Stored data entries:

===============

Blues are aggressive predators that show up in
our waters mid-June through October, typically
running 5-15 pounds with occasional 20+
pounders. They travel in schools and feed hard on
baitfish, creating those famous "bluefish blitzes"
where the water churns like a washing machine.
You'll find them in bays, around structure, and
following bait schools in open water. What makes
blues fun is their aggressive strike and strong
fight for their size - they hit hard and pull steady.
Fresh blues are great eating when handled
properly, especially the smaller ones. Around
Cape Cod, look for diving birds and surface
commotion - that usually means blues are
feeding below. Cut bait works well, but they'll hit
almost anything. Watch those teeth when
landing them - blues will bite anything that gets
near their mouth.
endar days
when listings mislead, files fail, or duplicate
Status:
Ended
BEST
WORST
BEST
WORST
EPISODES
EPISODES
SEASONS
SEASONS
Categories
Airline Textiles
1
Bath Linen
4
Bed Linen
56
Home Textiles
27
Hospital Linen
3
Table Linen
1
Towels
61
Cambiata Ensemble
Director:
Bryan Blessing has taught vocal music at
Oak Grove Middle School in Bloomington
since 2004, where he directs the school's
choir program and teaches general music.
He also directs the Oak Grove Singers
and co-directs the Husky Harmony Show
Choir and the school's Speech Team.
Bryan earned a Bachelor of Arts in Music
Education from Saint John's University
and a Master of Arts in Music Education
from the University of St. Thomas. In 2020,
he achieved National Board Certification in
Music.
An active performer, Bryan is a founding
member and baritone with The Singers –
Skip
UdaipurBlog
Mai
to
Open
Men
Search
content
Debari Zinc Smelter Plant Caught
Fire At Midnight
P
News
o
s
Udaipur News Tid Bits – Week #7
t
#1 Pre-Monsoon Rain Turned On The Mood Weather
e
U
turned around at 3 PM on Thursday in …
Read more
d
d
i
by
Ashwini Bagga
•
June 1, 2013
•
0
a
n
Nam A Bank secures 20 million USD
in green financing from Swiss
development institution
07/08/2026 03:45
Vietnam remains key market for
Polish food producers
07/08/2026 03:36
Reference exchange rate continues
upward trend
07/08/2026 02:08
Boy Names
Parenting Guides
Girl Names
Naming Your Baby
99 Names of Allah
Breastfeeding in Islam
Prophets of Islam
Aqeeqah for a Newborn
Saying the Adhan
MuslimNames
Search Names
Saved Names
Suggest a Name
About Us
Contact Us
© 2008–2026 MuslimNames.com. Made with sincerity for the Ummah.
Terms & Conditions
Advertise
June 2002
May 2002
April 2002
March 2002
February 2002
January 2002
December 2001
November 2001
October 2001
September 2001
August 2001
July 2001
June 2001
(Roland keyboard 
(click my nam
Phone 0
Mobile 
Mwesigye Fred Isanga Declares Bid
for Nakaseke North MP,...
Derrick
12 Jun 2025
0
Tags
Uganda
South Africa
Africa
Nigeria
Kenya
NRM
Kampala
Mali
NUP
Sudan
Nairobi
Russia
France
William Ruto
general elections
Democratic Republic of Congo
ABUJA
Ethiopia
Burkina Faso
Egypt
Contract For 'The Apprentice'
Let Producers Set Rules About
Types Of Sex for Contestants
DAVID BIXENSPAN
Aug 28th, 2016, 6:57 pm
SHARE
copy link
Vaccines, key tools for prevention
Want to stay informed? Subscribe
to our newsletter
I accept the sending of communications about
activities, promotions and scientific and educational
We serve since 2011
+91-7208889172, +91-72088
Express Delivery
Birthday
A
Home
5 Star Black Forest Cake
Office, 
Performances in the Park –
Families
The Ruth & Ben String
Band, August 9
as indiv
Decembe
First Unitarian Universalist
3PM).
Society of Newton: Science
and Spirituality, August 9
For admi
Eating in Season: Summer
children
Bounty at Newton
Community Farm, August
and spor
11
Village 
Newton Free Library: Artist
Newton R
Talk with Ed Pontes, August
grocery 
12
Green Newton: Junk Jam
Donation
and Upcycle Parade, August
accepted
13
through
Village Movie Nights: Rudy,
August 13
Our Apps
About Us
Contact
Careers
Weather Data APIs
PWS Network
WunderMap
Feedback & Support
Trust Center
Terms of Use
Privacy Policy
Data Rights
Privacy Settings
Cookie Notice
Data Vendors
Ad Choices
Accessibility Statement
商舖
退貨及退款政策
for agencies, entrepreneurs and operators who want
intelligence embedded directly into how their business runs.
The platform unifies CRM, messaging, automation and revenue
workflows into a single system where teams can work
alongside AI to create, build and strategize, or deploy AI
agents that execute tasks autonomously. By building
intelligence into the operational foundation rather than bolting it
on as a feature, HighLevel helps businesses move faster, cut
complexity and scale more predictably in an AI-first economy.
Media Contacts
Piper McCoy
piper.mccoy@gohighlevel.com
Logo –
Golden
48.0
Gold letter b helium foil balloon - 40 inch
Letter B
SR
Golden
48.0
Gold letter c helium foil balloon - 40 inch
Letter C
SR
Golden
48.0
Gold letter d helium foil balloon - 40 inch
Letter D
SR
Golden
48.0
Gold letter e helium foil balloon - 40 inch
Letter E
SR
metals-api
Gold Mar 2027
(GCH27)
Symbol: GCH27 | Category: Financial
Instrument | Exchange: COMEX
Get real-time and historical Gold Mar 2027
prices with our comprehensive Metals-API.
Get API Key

===============

What to do: Rewrite the rows from the start through the line with "Fresh blues are great eating when handled", changing "washing machine" to "boiling kettle" and leaving everything else the same.

Answer to this exercise:
Blues are aggressive predators that show up in
our waters mid-June through October, typically
running 5-15 pounds with occasional 20+
pounders. They travel in schools and feed hard on
baitfish, creating those famous "bluefish blitzes"
where the water churns like a boiling kettle.
You'll find them in bays, around structure, and
following bait schools in open water. What makes
blues fun is their aggressive strike and strong
fight for their size - they hit hard and pull steady.
Fresh blues are great eating when handled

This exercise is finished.